After a (seriously cold) morning dip with some of the loch's resident seals, we power down to the Isle of Skye, stopping around the Summer Isles for a picnic lunch and later to take in the view of Loch Maree. You could easily break up this section with an overnight at either The Torridon or Shieldaig Lodge.
We cross the bridge to Skye, arriving at Kinloch Lodge just in time for sundowners; there is certainly no better spot for this particular event. Try not to be lured by snacks; dinner is the star of the show here and we don't let anything get in the way of enjoying the evening menu.
It's impossible to do the Isle of Skye in two days, especially when it's basking in sunshine. After a morning feasting on chef Jordan Webb's famous porridge (voted the best in Scotland), we set off with a personalised map from Isabella Macdonald, Kinloch's director, in hand. There's no "best" route to take on Skye - every inch of this island vaunts impressionable views. We head to Loch Harport for lunch at The Oyster Shed. This place shucks more than 200,000 oysters for its queues of hungry visitors every year. We eat a dozen from a tray with shallot vinegar and lemon, and follow up with lobster and chips wrapped in foil. There are some small hammers attached to the bench tables for assistance. It isn't luxury by any means - this is a place to get your hands dirty - but it's the best lobster and oysters we eat on our trip. We finish off the A863 in the north of Skye, just for the views.

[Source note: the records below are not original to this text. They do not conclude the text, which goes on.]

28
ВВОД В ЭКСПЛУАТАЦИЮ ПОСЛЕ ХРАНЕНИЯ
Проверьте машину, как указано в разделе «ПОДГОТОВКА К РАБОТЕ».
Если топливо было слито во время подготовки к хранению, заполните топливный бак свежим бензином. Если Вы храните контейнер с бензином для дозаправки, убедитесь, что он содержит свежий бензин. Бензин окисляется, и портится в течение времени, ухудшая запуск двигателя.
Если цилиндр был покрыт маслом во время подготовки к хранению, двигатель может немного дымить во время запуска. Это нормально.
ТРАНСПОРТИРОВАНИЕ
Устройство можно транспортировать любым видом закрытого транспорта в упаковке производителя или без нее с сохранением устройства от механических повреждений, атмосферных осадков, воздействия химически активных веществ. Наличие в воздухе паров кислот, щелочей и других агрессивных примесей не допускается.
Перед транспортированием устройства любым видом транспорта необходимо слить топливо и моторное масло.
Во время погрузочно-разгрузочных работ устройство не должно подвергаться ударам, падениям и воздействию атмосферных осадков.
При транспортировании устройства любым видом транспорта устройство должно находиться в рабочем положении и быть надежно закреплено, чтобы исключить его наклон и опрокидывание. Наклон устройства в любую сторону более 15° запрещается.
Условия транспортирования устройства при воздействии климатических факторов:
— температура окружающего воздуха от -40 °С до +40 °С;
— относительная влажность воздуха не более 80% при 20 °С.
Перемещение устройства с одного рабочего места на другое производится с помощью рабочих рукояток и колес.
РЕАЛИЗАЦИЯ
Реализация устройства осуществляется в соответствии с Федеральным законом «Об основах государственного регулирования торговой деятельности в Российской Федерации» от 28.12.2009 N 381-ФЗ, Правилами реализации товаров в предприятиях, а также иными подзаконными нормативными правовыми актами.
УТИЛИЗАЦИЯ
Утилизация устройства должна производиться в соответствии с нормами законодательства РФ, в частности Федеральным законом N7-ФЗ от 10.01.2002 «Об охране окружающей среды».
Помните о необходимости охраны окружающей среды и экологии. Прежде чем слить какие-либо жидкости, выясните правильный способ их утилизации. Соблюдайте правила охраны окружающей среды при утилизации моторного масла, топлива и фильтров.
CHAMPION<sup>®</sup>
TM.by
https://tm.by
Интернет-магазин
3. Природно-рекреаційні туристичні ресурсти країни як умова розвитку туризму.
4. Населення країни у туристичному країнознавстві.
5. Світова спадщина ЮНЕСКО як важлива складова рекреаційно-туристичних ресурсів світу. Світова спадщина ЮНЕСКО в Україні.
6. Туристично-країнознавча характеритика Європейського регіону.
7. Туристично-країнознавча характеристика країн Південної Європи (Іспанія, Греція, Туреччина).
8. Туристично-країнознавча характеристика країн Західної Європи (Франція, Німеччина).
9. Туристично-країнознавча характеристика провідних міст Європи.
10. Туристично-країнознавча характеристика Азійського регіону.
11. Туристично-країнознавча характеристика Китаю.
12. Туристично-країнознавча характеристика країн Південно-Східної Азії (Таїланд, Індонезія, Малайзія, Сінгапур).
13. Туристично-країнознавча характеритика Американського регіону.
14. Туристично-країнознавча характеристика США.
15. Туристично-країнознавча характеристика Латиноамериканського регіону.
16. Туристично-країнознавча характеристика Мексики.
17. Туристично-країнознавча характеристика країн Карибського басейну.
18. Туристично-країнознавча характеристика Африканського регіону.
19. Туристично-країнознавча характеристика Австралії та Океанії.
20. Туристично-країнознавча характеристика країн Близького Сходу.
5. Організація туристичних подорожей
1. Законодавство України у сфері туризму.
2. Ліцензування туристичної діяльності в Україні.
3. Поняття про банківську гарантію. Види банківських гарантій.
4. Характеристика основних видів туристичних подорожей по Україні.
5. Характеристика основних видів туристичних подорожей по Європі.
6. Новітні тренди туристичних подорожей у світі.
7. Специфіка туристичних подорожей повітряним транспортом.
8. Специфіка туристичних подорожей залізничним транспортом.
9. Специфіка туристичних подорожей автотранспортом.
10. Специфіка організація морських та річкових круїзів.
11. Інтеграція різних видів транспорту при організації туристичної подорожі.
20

If you wanted to extend your trip on Skye, The Three Chimneys comes highly recommended, as does newcomer Hame On Skye. I'd suggest splitting the north and south for a night or two each, so you have the time to explore the neighbouring landscape.

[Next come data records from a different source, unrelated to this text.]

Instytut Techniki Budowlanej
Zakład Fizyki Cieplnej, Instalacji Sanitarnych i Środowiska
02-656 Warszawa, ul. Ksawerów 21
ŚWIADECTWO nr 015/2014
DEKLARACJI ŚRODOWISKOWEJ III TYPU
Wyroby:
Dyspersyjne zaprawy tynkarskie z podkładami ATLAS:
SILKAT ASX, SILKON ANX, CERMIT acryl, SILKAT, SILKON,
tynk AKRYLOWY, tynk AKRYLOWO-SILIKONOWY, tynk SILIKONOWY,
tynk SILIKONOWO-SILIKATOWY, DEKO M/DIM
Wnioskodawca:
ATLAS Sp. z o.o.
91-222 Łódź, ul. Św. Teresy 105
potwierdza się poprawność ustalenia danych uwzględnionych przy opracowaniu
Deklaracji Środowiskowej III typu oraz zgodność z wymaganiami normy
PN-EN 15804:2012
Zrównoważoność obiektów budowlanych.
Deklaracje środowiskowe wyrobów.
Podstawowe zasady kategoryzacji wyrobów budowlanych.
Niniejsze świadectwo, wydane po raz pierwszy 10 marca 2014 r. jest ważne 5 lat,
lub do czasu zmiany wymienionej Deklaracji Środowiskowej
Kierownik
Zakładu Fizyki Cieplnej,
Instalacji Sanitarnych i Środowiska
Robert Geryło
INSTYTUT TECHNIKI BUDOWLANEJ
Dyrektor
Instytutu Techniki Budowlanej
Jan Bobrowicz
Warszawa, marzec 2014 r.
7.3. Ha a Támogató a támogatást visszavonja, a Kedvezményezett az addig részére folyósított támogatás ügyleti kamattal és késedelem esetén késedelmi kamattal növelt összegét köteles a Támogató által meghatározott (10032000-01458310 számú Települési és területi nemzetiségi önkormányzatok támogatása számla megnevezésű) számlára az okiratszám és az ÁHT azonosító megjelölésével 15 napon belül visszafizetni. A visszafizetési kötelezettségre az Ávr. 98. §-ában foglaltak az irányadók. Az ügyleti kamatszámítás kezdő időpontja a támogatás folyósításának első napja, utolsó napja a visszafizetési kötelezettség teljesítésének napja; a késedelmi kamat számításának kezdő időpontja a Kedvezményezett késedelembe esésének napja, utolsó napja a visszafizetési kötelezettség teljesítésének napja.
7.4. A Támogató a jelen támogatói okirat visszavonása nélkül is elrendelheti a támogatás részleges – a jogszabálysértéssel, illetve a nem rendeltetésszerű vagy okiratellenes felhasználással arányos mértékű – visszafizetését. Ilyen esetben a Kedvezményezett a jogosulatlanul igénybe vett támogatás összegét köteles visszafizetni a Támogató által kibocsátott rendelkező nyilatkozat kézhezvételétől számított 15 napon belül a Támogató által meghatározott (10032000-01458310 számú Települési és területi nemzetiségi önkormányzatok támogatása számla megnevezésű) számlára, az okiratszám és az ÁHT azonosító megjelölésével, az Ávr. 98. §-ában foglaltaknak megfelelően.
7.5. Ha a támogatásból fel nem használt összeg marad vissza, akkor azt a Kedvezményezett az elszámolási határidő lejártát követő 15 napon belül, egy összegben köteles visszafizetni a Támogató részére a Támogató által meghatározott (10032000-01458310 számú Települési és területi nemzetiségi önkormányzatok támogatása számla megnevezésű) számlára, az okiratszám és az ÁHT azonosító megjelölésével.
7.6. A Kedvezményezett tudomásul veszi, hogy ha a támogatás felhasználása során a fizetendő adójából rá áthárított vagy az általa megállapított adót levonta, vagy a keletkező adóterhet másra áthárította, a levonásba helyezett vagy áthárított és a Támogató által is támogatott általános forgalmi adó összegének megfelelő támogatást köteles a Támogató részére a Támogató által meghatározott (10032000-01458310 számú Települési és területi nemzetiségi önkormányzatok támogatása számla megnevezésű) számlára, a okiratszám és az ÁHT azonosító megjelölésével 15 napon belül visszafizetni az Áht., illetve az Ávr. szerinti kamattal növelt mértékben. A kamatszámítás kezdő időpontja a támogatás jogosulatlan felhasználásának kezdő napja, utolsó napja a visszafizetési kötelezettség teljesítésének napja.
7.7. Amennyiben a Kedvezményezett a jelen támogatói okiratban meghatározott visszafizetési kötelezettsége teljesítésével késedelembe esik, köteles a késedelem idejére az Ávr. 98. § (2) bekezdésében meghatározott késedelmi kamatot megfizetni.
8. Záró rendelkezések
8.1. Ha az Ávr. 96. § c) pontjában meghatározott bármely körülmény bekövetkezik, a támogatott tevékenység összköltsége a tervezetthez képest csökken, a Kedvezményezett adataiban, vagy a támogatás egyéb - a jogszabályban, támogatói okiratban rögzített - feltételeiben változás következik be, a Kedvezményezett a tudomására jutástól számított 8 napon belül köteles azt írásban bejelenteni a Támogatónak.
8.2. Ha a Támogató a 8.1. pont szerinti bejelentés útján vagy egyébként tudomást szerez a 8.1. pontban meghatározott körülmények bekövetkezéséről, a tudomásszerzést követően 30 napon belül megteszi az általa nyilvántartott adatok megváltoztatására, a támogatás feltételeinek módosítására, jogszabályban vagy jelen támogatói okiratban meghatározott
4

Saved by Isabella once again (she's part of the furniture on Skye), we board the ferry to Mallaig and made headway towards Loch Lomond and The Trossachs National Park. The road we travel is one of the main arteries that leads north towards Inverness and beyond it to the NC500, which is perhaps the reason it's one of the busiest roads we encounter. It's stunning too, but by this point in the trip, having already travelled north, I fear we've been spoiled by the real-life art on far quieter roads.

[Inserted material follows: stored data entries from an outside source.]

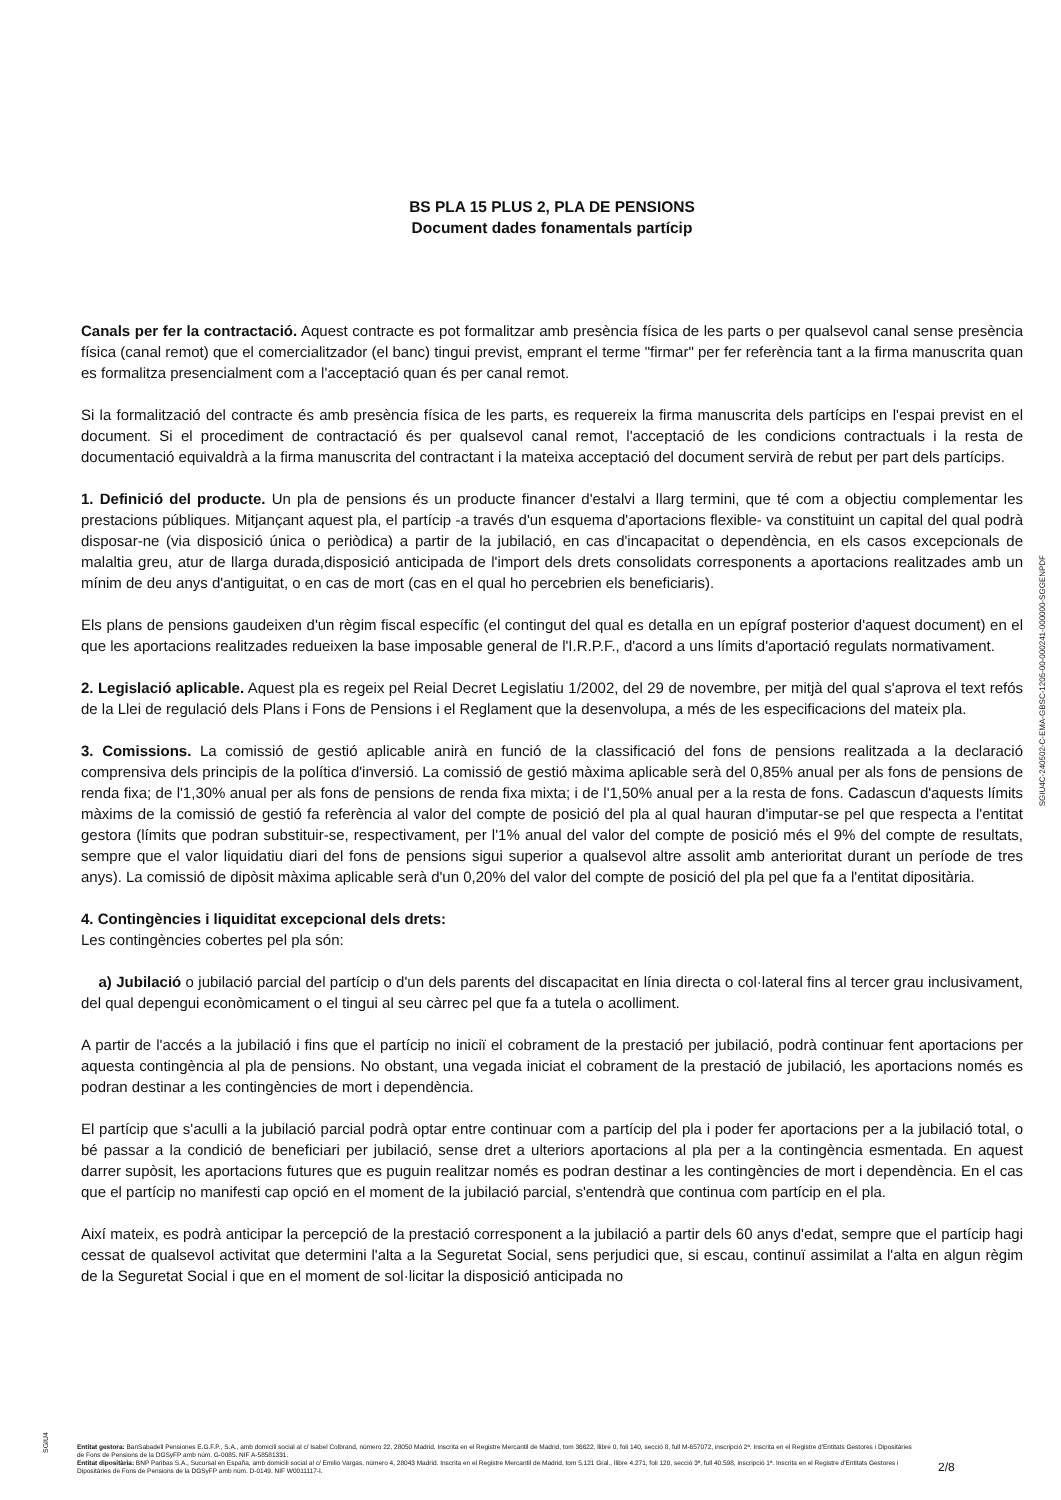BS PLA 15 PLUS 2, PLA DE PENSIONS
Document dades fonamentals partícip
Canals per fer la contractació. Aquest contracte es pot formalitzar amb presència física de les parts o per qualsevol canal sense presència física (canal remot) que el comercialitzador (el banc) tingui previst, emprant el terme "firmar" per fer referència tant a la firma manuscrita quan es formalitza presencialment com a l'acceptació quan és per canal remot.
Si la formalització del contracte és amb presència física de les parts, es requereix la firma manuscrita dels partícips en l'espai previst en el document. Si el procediment de contractació és per qualsevol canal remot, l'acceptació de les condicions contractuals i la resta de documentació equivaldrà a la firma manuscrita del contractant i la mateixa acceptació del document servirà de rebut per part dels partícips.
1. Definició del producte. Un pla de pensions és un producte financer d'estalvi a llarg termini, que té com a objectiu complementar les prestacions públiques. Mitjançant aquest pla, el partícip -a través d'un esquema d'aportacions flexible- va constituint un capital del qual podrà disposar-ne (via disposició única o periòdica) a partir de la jubilació, en cas d'incapacitat o dependència, en els casos excepcionals de malaltia greu, atur de llarga durada,disposició anticipada de l'import dels drets consolidats corresponents a aportacions realitzades amb un mínim de deu anys d'antiguitat, o en cas de mort (cas en el qual ho percebrien els beneficiaris).
Els plans de pensions gaudeixen d'un règim fiscal específic (el contingut del qual es detalla en un epígraf posterior d'aquest document) en el que les aportacions realitzades redueixen la base imposable general de l'I.R.P.F., d'acord a uns límits d'aportació regulats normativament.
2. Legislació aplicable. Aquest pla es regeix pel Reial Decret Legislatiu 1/2002, del 29 de novembre, per mitjà del qual s'aprova el text refós de la Llei de regulació dels Plans i Fons de Pensions i el Reglament que la desenvolupa, a més de les especificacions del mateix pla.
3. Comissions. La comissió de gestió aplicable anirà en funció de la classificació del fons de pensions realitzada a la declaració comprensiva dels principis de la política d'inversió. La comissió de gestió màxima aplicable serà del 0,85% anual per als fons de pensions de renda fixa; de l'1,30% anual per als fons de pensions de renda fixa mixta; i de l'1,50% anual per a la resta de fons. Cadascun d'aquests límits màxims de la comissió de gestió fa referència al valor del compte de posició del pla al qual hauran d'imputar-se pel que respecta a l'entitat gestora (límits que podran substituir-se, respectivament, per l'1% anual del valor del compte de posició més el 9% del compte de resultats, sempre que el valor liquidatiu diari del fons de pensions sigui superior a qualsevol altre assolit amb anterioritat durant un període de tres anys). La comissió de dipòsit màxima aplicable serà d'un 0,20% del valor del compte de posició del pla pel que fa a l'entitat dipositària.
4. Contingències i liquiditat excepcional dels drets:
Les contingències cobertes pel pla són:
a) Jubilació o jubilació parcial del partícip o d'un dels parents del discapacitat en línia directa o col·lateral fins al tercer grau inclusivament, del qual depengui econòmicament o el tingui al seu càrrec pel que fa a tutela o acolliment.
A partir de l'accés a la jubilació i fins que el partícip no iniciï el cobrament de la prestació per jubilació, podrà continuar fent aportacions per aquesta contingència al pla de pensions. No obstant, una vegada iniciat el cobrament de la prestació de jubilació, les aportacions només es podran destinar a les contingències de mort i dependència.
El partícip que s'aculli a la jubilació parcial podrà optar entre continuar com a partícip del pla i poder fer aportacions per a la jubilació total, o bé passar a la condició de beneficiari per jubilació, sense dret a ulteriors aportacions al pla per a la contingència esmentada. En aquest darrer supòsit, les aportacions futures que es puguin realitzar només es podran destinar a les contingències de mort i dependència. En el cas que el partícip no manifesti cap opció en el moment de la jubilació parcial, s'entendrà que continua com partícip en el pla.
Així mateix, es podrà anticipar la percepció de la prestació corresponent a la jubilació a partir dels 60 anys d'edat, sempre que el partícip hagi cessat de qualsevol activitat que determini l'alta a la Seguretat Social, sens perjudici que, si escau, continuï assimilat a l'alta en algun règim de la Seguretat Social i que en el moment de sol·licitar la disposició anticipada no
SGIU4C-240502-C-EMA-GBSC-1205-00-000241-000000-SGGENPDF
SGIU4
Entitat gestora: BanSabadell Pensiones E.G.F.P., S.A., amb domicili social al c/ Isabel Colbrand, número 22, 28050 Madrid. Inscrita en el Registre Mercantil de Madrid, tom 36622, llibre 0, foli 140, secció 8, full M-657072, inscripció 2ª. Inscrita en el Registre d'Entitats Gestores i Dipositàries de Fons de Pensions de la DGSyFP amb núm. G-0085. NIF A-58581331.
Entitat dipositària: BNP Paribas S.A., Sucursal en España, amb domicili social al c/ Emilio Vargas, número 4, 28043 Madrid. Inscrita en el Registre Mercantil de Madrid, tom 5.121 Gral., llibre 4.271, foli 120, secció 3ª, full 40.598, inscripció 1ª. Inscrita en el Registre d'Entitats Gestores i Dipositàries de Fons de Pensions de la DGSyFP amb núm. D-0149. NIF W0011117-I.
2/8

We veer off towards Loch Venachar and are met with total serenity on the banks at Loch Venachar Cabins. There's no traffic here whatsoever. If you've got this far through this article, you're welcome, because you've now discovered Scotland's best-kept secret. The word "cabin" feels almost undignified for this accommodation; these are architectural masterpieces.
Another morning dip, this time followed by a barbecue breakfast. The chef-owners happen to be in residence when we visit, so we feast on the freshest, local ingredients foraged and line-hooked within a few miles.
We could (should!) have stayed longer, but we are booked and paid on a Loch Lomond Seaplane tour. A perk of Covid-19 is that we enjoy a semi-private flight experience for the same price as the "riff-raff" ticket. For some reason, we weren't expecting too much from this; to say we are pleasantly surprised is an enormous understatement. We soar above the clouds to bright-blue skies interrupted by green grassy peaks erupting from the seawater below. It's a fine way to see some of Scotland's most impressive, ancestral architecture too. A flawless finale.
Landed, we began the journey south, with a final stopover at The Punch Bowl in Crosthwaite. The location of this night is strategic - we have a dinner reservation at L'Enclume in nearby Cartmel. That is another story in itself; there aren't the words to adequately describe Simon Rogan's dining ritual in this itinerary. If you know, you know.
An early-morning departure and the pathetic fallacy could not have been more pertinent as the rain poured down spattering our windscreen and dampening our mood. As we rejoined the M6, I closed my eyes and fell asleep, my mind mourning the bonnie, bonnie banks of Scotland.